Pasca Bencana Hidrometeorologi Aceh–Sumatera: Saatnya Bangkit dan Selamatkan Hutan dan Lingkungan Kita
Oleh: Dr. Ir. TM Zulfikar, S T., M.P., IPU. (Senior Advisor/Liaison Specialist Yayasan Ekosistem Lestari)
===Banjir yang merendam pemukiman, tanah longsor yang menutup jalan, hingga angin kencang yang memorak-porandakan rumah, bencana hidrometeorologi yang melanda Aceh dan sebagian Sumatera beberapa waktu terakhir kembali mengingatkan kita bahwa alam sedang berbicara. Dan suara itu semakin lama semakin keras.

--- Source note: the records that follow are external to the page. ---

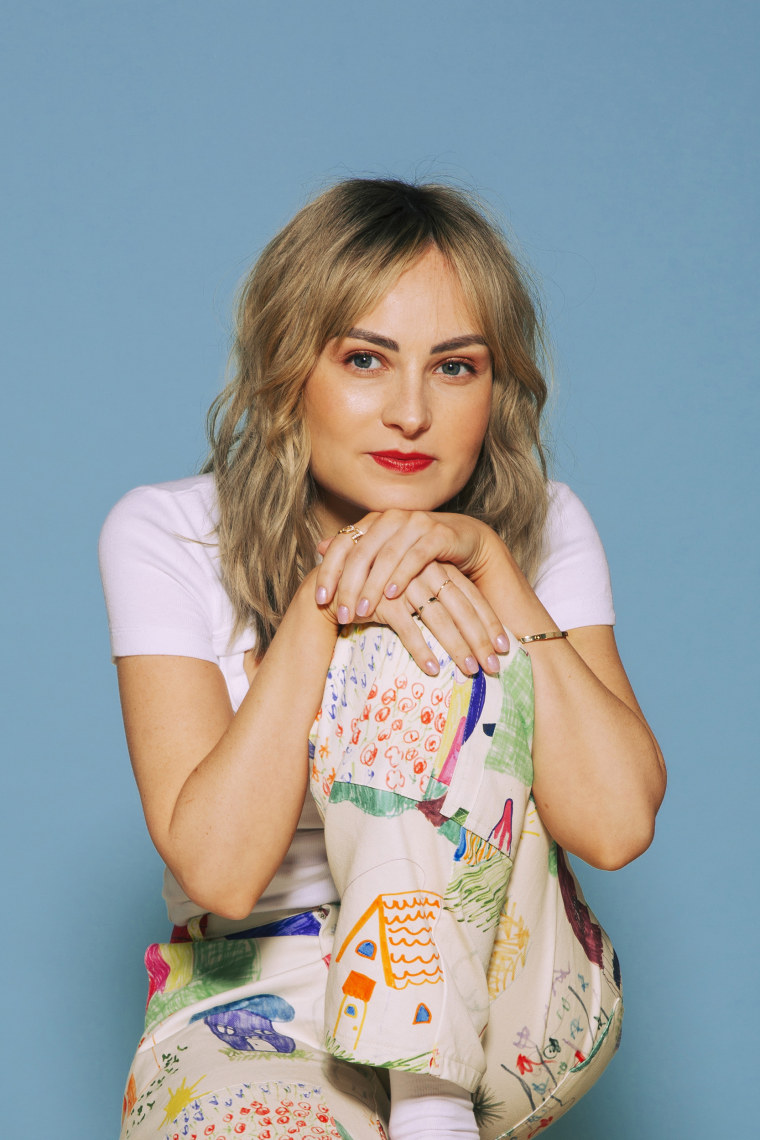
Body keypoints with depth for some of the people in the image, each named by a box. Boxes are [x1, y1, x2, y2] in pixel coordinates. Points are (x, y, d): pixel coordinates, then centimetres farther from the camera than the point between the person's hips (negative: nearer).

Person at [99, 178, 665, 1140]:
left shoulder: (542, 528, -3)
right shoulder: (165, 537, -9)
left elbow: (616, 824, -17)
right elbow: (217, 868, -19)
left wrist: (488, 560, -21)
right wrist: (324, 596, -24)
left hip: (499, 1002, 4)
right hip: (254, 1003, -3)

Kita sering menyalahkan cuaca ekstrem, tetapi sesungguhnya masalahnya justru lebih dalam: alam yang rusak kini menagih konsekuensinya. Hutan yang dulu menjadi benteng alami kini terus menyusut. Pegunungan yang dulu hijau berubah menjadi lahan gundul. Sungai yang dulu jernih kini kehilangan daya tampungnya akibat sedimentasi dan sampah. Ketika penyangga bumi kita melemah, hujan bukan lagi rahmat, ia berubah menjadi ancaman.
Pasca bencana, masyarakat Aceh dan Sumatera perlu bangkit seperti biasanya: gotong royong, saling membantu, saling menguatkan. Tetapi ada satu pekerjaan yang tidak boleh kita tunda: memulihkan lingkungan dan menyelamatkan hutan yang tersisa. Kita tidak bisa terus hidup dalam siklus “banjir datang–kita memperbaiki–lalu lupa.” Siklus itu harus diakhiri dengan tindakan nyata.

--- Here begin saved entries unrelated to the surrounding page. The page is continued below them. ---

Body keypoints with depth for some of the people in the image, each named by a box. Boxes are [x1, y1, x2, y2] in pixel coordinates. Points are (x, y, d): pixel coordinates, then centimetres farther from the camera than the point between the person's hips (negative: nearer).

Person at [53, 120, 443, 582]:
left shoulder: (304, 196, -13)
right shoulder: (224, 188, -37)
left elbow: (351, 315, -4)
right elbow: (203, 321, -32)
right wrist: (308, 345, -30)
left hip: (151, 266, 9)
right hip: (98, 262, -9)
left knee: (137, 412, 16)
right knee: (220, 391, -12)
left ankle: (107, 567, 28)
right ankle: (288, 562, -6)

Hutan bukan sekadar kumpulan batang pohon. Hutan adalah teknologi paling canggih yang pernah diciptakan alam, penyerap air hujan, penjaga tanah agar tidak longsor, penyimpan karbon yang menahan pemanasan global. Dan semua itu bekerja tanpa tarif, tanpa pamrih. Namun, ketika hutan ditebang tanpa kendali, ketika ruang hijau diganti beton dan tambang, kita sedang memutuskan sendiri masa depan yang lebih ringkih.
Bangsa ini tidak kekurangan sumber daya, tetapi sering kekurangan kesadaran. Padahal, menyelamatkan lingkungan bukan hanya tugas aktivis atau pemerintah, tetapi kewajiban moral seluruh masyarakat. Dari menanam pohon, menjaga aliran sungai, mengurangi sampah, hingga menolak perusakan hutan—setiap langkah kecil adalah bentuk perlawanan terhadap bencana berikutnya.
Aceh dan Sumatera pernah memberikan pelajaran pahit tentang betapa rapuhnya kita di hadapan kekuatan alam. Tetapi dari setiap bencana selalu lahir kesempatan untuk berubah. Ini saatnya menjadikan upaya konservasi sebagai bagian dari budaya, bukan sekadar respons setelah bencana.
Mari kita jaga hutan kita. Mari kita rawat sungai dan tanah kita. Mari kita selamatkan lingkungan yang menjadi rumah bagi kita semua. Karena ketika alam kembali pulih, maka hidup kita pun ikut pulih. Dan ketika kita menyelamatkan bumi, sebenarnya kita sedang menyelamatkan diri kita sendiri.